Write out the part of the listing that begins with the line containing "collectors: A. Ruth" and runs through the final line of the listing as a numbered list, including both ends and omitting any blank lines.
-- begin Data listing --
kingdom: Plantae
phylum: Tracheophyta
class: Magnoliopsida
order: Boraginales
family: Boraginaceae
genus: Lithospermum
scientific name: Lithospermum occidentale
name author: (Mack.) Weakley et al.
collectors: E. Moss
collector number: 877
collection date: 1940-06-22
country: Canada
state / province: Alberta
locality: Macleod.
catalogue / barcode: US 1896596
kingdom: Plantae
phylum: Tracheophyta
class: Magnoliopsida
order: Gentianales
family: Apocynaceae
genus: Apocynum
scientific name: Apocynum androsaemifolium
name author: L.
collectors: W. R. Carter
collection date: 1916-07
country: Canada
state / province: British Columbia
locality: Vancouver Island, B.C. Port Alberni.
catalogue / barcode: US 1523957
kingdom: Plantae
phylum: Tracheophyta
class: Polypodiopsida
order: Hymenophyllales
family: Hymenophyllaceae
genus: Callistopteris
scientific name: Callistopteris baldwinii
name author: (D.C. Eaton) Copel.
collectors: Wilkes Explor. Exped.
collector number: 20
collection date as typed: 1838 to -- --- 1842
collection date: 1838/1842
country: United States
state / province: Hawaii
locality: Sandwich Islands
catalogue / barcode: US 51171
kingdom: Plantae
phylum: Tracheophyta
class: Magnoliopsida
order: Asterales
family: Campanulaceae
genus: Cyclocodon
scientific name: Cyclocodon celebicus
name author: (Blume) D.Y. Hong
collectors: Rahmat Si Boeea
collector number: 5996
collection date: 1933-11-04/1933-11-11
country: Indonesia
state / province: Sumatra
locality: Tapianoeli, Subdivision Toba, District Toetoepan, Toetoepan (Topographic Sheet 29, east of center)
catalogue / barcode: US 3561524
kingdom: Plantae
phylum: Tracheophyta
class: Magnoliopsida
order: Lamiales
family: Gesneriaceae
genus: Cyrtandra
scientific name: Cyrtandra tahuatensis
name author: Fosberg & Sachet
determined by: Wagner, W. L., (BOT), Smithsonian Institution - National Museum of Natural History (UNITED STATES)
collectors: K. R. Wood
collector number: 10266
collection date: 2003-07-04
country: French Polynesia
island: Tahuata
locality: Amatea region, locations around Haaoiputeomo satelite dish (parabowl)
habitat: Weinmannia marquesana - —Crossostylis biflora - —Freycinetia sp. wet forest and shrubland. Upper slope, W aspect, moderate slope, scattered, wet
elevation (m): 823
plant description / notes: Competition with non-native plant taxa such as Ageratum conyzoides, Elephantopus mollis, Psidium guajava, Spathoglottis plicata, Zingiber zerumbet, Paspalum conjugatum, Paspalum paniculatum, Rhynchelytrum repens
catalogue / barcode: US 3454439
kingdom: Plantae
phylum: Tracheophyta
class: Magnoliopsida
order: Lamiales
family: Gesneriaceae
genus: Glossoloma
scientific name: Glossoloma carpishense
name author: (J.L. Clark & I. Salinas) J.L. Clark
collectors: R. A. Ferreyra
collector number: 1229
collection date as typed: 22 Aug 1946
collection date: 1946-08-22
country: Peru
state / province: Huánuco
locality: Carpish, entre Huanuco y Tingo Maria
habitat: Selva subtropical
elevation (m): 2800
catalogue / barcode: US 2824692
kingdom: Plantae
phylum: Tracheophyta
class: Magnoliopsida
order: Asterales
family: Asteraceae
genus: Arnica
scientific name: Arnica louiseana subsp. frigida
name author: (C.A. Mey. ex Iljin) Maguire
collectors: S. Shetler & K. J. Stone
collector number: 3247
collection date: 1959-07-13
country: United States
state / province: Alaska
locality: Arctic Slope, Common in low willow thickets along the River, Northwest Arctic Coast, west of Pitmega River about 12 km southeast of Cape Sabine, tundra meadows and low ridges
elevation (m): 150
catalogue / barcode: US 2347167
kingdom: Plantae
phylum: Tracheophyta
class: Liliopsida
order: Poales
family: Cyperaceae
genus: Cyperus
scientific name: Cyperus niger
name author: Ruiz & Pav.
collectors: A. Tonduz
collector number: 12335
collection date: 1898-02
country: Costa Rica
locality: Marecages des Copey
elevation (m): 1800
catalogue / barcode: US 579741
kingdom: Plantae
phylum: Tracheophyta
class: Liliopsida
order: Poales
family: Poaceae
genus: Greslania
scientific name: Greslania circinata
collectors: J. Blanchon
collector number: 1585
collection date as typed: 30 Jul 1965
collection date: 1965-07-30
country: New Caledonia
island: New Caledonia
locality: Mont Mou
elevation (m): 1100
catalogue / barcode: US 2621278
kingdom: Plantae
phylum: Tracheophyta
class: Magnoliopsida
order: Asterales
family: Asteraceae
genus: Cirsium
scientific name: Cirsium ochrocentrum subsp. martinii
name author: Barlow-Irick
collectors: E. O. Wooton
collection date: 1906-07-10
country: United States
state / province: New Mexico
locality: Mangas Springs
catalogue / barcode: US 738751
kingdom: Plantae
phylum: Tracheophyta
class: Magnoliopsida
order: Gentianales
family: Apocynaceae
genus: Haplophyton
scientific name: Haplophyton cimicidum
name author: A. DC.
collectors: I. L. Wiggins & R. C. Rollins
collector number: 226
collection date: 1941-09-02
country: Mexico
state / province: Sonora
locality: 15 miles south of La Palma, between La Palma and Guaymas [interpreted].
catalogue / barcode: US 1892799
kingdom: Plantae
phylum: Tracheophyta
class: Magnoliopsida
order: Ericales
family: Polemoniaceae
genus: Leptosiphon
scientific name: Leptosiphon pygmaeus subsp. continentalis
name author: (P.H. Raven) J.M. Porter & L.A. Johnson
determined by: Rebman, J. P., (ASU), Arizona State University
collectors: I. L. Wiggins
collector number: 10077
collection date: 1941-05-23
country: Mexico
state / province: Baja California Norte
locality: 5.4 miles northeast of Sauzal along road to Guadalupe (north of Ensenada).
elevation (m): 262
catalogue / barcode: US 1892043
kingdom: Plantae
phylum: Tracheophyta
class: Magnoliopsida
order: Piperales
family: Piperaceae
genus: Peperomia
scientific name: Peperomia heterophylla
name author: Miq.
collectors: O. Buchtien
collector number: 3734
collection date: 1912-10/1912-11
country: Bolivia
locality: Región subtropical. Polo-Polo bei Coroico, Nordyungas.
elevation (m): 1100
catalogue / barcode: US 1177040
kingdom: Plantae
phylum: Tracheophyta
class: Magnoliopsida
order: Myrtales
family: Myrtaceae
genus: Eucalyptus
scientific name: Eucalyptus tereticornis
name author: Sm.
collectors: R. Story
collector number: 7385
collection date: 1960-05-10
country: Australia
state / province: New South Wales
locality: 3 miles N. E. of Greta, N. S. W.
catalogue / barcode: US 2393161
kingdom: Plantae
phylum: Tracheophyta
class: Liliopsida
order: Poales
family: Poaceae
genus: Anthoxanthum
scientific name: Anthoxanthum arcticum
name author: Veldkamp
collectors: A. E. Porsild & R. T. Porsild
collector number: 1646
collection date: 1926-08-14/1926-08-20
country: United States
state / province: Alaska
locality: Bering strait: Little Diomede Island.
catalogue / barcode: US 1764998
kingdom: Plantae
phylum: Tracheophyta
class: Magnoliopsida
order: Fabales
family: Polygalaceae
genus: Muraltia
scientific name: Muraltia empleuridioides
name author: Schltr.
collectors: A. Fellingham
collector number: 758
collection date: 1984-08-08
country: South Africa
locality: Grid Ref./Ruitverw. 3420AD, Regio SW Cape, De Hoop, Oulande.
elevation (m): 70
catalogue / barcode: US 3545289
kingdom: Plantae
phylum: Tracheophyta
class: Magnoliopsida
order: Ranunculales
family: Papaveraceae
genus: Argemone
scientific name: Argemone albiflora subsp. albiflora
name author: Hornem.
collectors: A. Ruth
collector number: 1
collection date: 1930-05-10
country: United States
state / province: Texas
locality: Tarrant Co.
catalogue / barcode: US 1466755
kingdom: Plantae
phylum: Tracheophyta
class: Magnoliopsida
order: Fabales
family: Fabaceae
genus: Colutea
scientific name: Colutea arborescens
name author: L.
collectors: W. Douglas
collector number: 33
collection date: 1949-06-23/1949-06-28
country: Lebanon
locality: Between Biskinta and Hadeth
-- end Data listing --
## Worked answer
1. collectors: A. Ruth
2. collector number: 1
3. collection date: 1930-05-10
4. country: United States
5. state / province: Texas
6. locality: Tarrant Co.
7. catalogue / barcode: US 1466755
8. kingdom: Plantae
9. phylum: Tracheophyta
10. class: Magnoliopsida
11. order: Fabales
12. family: Fabaceae
13. genus: Colutea
14. scientific name: Colutea arborescens
15. name author: L.
16. collectors: W. Douglas
17. collector number: 33
18. collection date: 1949-06-23/1949-06-28
19. country: Lebanon
20. locality: Between Biskinta and Hadeth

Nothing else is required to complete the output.